The alicanto, in Chilean mythology, is a nocturnal flightless bird of the Atacama desert, which is said to run at night with glowing outspread wings, glittering in the gold or silver color deriving from the precious ores it supposedly eats. Some say it has strangely shining eyes. If the bird can be successfully detected without being noticed, it will lead the miner or prospector to a mother lode of gold or silver. But if the bird detects a human, it is said to extinguish its illumination, then disappear into darkness, or worse, lead the human to a perilous fall from a precipice.

== Sources ==
An account of the alicanto was published by folklorist in 1914/1915. A similar description can be found paraphrased in the English-translated version of Book of Imaginary Beings (1969) by Argentine author Jorge Luis Borges, under the chapter of "Fauna of Chile", which was one of four chapters not found in the original Spanish version by Borges but expanded in the English translation. (Note: Hurley's new 2006 translation does not have the "Fauna of Chile" chapter, which he explains is one of the 4 expanded chapters, i.e., there were no Spanish originals for him to use. Hurley imagined Borges was in possession of the lore of the Chilean fauna, but had not ascertained Borges source (to be Vicuña or anyone else).)

== Legend ==
The alicanto was a legendary bird of the Atacama desert of Chile. Legend says that the alicanto's wings shine at night with beautiful metallic colors, and their eyes emit strange lights. The color of the wings may indicate the type of ore it eats, golden if from a gold mine and silvery if from a silver mine. Some descriptions also portray the color of the wings as copper-green. Also the cave-dwelling alicanto female will lay just two eggs, of gold or silver, depending on the ore it feeds on (lore of Santiago).
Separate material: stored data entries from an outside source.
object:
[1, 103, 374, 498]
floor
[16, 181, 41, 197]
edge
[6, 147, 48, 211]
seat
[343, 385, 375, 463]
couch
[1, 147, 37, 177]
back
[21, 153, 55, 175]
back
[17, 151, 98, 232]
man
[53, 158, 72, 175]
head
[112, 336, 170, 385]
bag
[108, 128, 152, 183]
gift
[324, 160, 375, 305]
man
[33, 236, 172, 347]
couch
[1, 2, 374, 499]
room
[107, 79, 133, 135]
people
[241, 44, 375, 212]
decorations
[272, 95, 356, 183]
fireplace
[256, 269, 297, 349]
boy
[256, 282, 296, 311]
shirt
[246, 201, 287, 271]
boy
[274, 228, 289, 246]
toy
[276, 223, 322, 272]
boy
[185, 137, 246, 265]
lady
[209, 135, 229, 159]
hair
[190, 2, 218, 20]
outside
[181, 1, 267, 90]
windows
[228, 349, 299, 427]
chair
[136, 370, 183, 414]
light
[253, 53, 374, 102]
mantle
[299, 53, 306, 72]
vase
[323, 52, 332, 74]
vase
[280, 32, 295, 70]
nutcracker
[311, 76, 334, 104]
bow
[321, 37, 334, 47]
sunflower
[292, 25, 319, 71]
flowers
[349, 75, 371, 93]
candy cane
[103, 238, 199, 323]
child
The bird runs on the ground with its wings outspread, since it cannot fly. This is not due to any deficiency in the wings which function normally; its flightlessness is due to the massive amount of ore it eats that sits in its crop and loads it down. This means that it runs faster if it hasn't eaten recently. According to legend, a miner or treasure-seeker who follows an alicanto without being noticed by the bird can find rich mineral outcrops or treasures such as an entierro. Its wings light up, and wherever it perches will be the deposit of treasure for the prospector to find (lore of San Bernardo).
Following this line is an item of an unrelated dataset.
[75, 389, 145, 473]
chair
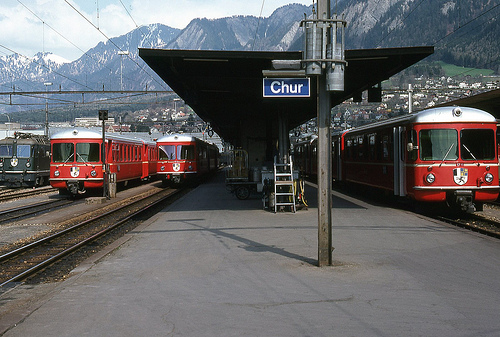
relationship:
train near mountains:
[297, 104, 500, 231] [12, 0, 490, 120]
But when it notices a human in pursuit, the alicanto (according to the lore of Talagante Province) will turn off the shining of its wings, and scuttle away in the darkness of the night. If the pursuer is not careful, the alicanto may lure the miner off a cliff (or chasm). (Note: Vicuña states "towards some precipice hacia algún precipicio", but Borges (1969), Eng. tr. gives "draw its pursuers toward a chasm".) The miner will not see the cliff in time because of the "intensity of the darkness". (Note: "densidad de las sombras".) It is said that it was an alicanto that guided Juan Godoy to the rich silver outcrops of Chañarcillo on May 16, 1832, sparking the Chilean silver rush.